Saturday, April 24, 2010

monthly tourney report

Lost 350 of my starting 1500 early with KJ on a king-2-2 board, facing a turn raise. Villain was straightforward player (and a luckbox, won 6 out of first 7 pots), and KJ was no good there. Easy fold, but lots of chips to lose early.

Soon after doubled up with aces vs. jacks. 2200 chips kept me in the running.

Played mostly straightforward. My table draw was excellent for awhile and stole a couple blinds until it got late and it was shovey-shovey time. Nobody was ready for this and I kind of froze the table for a round or two.

Then the tables combined from three into two and 2 excellent players got seated to my right. Damn. They started with the blind stealing and whatnot. It took me awhile to get a bead on one of the players - his raise size gave away the strength of his hand, but I didn't get a chance to do anything about this. I'll be ready next month and beyond, though.

After the second break, blinds went up and I had 7 left.

I probably screwed up my last hand. Early position guy (one of the two good players) raises 2.5 and the other good player flat calls with a nice size stack. I look down at pocket fours. Ugh. Facing both of them is suicide, but my reraise all in might be enough to knock one out and race. The flat call bothered me the most- he had the chips to race me. Do I really fold a pair with 7 blinds left?

Probably, but I wasn't good enough to do it. I shoved. Original raiser folded, flat caller called me ... pocket eights. Buh-bye in 17th place.

Fortunately for me, I have learned that the cash games that follow this tourney are really juicy. I stepped into a nice and friendly .50/.50 holdem only game and started busting things up. These guys wanted to limp into every pot and see a flop. I wanted to raise my good hands, imagine that! They still wanted to see a flop, even after my raise, and I made nice money either hitting flops or cbetting their weak range away.

I think I might have tilted one of my Friday night friends. He likes to bet, bet, bet. Raises lots of pots, sometimes without the cards to do so. Bets every street, even before seeing the next card come. His aggression is admirable - his thoughtfulness about what he might be betting into, not so much.

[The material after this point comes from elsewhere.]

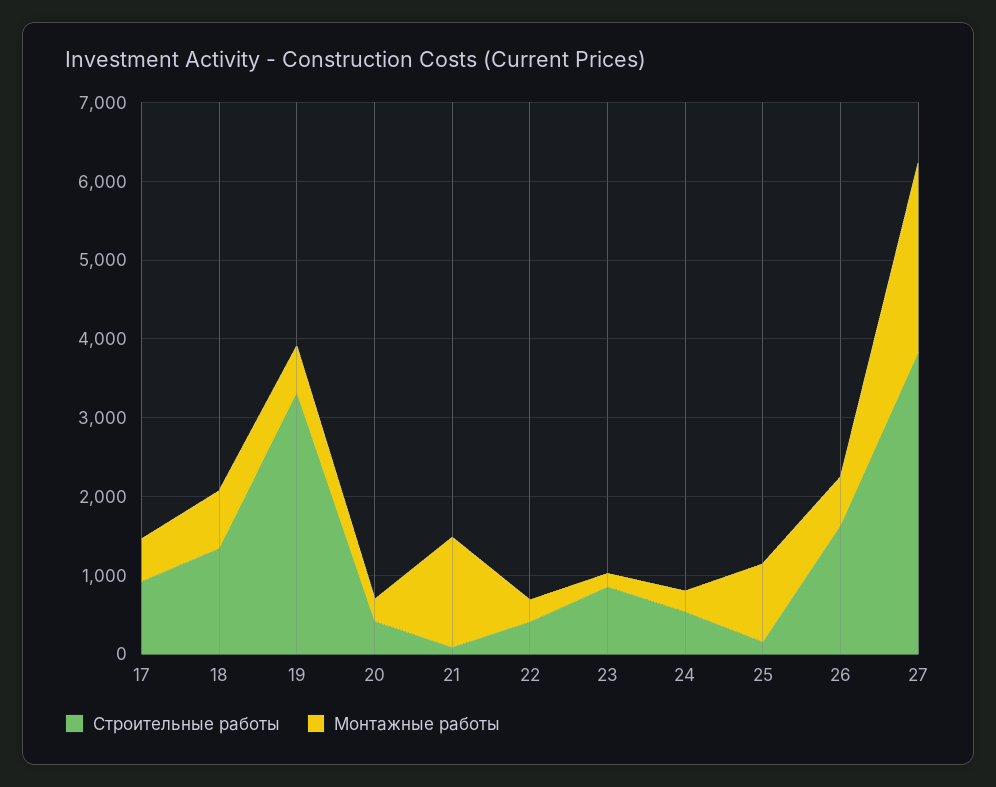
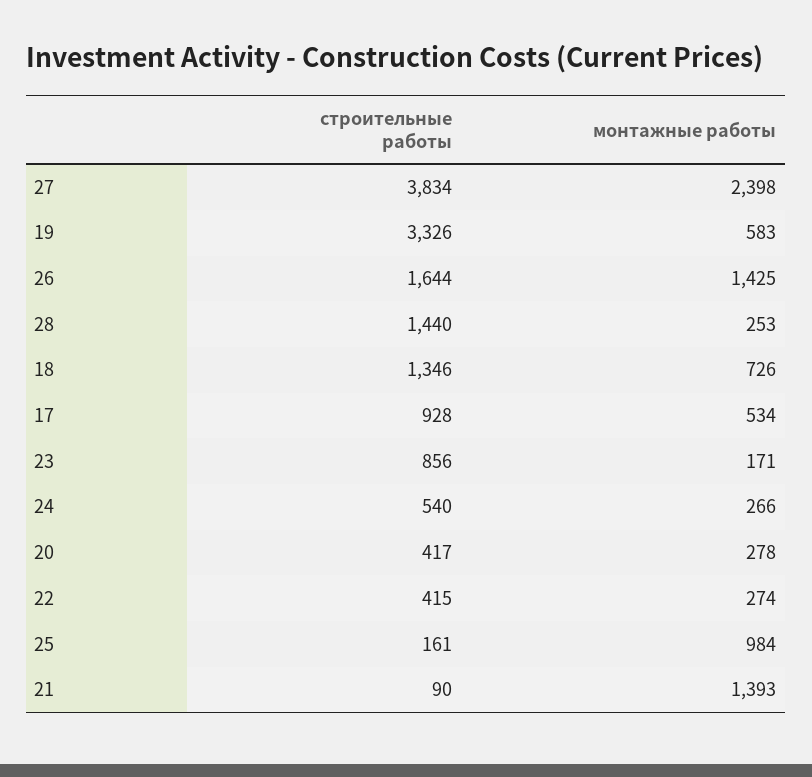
Монтажные работы, 26: 600 -> 1425
Строительные работы, 28: none -> 1440
Монтажные работы, 28: none -> 253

I don't think he liked that I three bet him a couple times. I wasn't playing around - I had the cards and situations to do so. I was ahead of his range, and I knew he would call with worse.

The last time was a classic tilt flameout. Someone straddled to $1. He raised it to $2. I made it $5 with ace-king. He called.

Flop... ten (crap).... six (double crap).... ace (whew).

He open shoves $20 into the $12 pot.

Let's see, top/top hand, drawless board (check the suits one more time - yep, rainbow), and a tilted opponent sick of my raising? Yup, I'm ahead of his range. I call.

jack-ten suited - the one suit that isn't on the board. 5 outs to beat me. Money went in as a 4-1 favorite, and the numbers held. Big pot, tilted friend heads for the rail and home.

A couple more pots like that one, and I recoup my $50 tourney buy in for a dead-even night.